Algorithm — for professionals
The state matrix (RFC 8439 §2.3)
ChaCha20 operates on a 4×4 matrix of UInt32:
row 0: c c c c constants "expand 32-byte k" in little-endian
row 1: k0 k1 k2 k3 key words 0..4
row 2: k4 k5 k6 k7 key words 4..8
row 3: n0 n1 n2 n3 n0 = counter, n1..n3 = nonce
Quarter-round
quarter_round(a, b, c, d):
a += b; d ^= a; d = d.rotate_left(16);
c += d; b ^= c; b = b.rotate_left(12);
a += b; d ^= a; d = d.rotate_left(8);
c += d; b ^= c; b = b.rotate_left(7);
One round applies the quarter-round to:
- Four column-quartets: (0,4,8,12), (1,5,9,13), (2,6,10,14), (3,7,11,15).
- Four diagonal-quartets: (0,5,10,15), (1,6,11,12), (2,7,8,13), (3,4,9,14).
Total 20 rounds (= 10 column + 10 diagonal). After the rounds, add the initial state back and serialise little-endian → 64 bytes.
Counter and nonce evolution
Per block, increment counter by 1 (wrapping; a deployment that
hits 2^32 blocks with the same nonce is protocol-broken). The
nonce stays fixed for the whole message.
Performance
| Platform | Reference (pure Verum) | Accelerated |
|---|---|---|
| x86_64 AVX2 | ~300 MiB/s | ~2.5 GiB/s |
| x86_64 AVX-512 | ~300 MiB/s | ~5 GiB/s |
| ARMv8 NEON | ~250 MiB/s | ~2 GiB/s |
ChaCha20 vectorises naturally — 4 columns fit in SIMD registers
and process in parallel. The @cfg(feature = "crypto-accel")
substitution binds to the standard SSE3 / AVX2 / AVX-512 / NEON
implementations.
Side channels
ChaCha20 is natively constant-time in software — no table lookups, no branches on secrets. The reference implementation preserves this. No special hardware is needed; even vectorised variants remain constant-time.
Test vectors — RFC 8439 §2.3.2
key = 00010203040506070809...1f (32 bytes, ascending)

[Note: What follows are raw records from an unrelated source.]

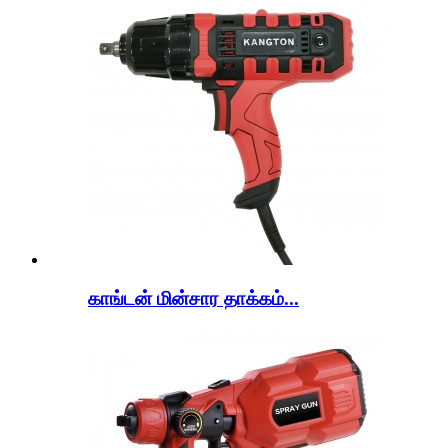
காங்டன் மின்சார தாக்கம்...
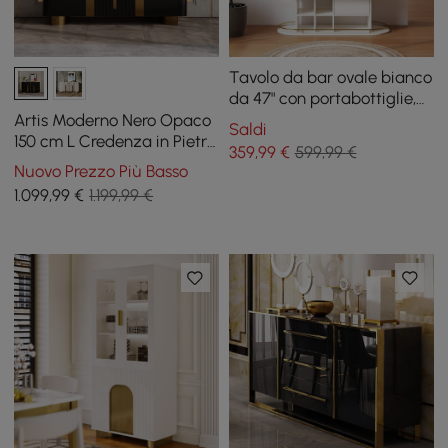
Tavolo da bar ovale bianco
da 47" con portabottiglie,
porta bicchieri e liquori, 2
Artis Moderno Nero Opaco
Saldi
cassetti
150 cm L Credenza in Pietra
359
,99
€
599,99 €
Sinterizzata 3 Cassetti
Nuovo Prezzo Più Basso
Tavolo Buffet da Cucina
1.099
,99
€
1.199,99 €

nonce = 000000090000004a00000000
counter = 1
block =
10f1e7e4d13b5915500fdd1fa32071c4 c7d1f4c733c068030422aa9ac3d46c4e
d2826446079faa0914c2d705d98b02a2 b5129cd1de164eb9cbd083e8a2503c4e
File layout
| File | Role |
|---|---|
core/security/cipher/aes.vr | AES-128 + AES-256 core — ~410 LOC |
core/security/cipher/chacha20.vr | ChaCha20 block + XOR stream — ~205 LOC |
Related modules
core.security.aead.aes_gcm— AES in GCM mode, with authentication.core.security.aead.chacha20_poly1305— ChaCha20 paired with Poly1305.core.security.mac.poly1305— the one-time authenticator paired with ChaCha20 in the AEAD.
References
- NIST FIPS PUB 197 — AES
- RFC 8439 §2 — ChaCha20 specification
- Bernstein, "ChaCha, a variant of Salsa20" (2008)
- Daemen & Rijmen, The Design of Rijndael (2002) — the AES design book.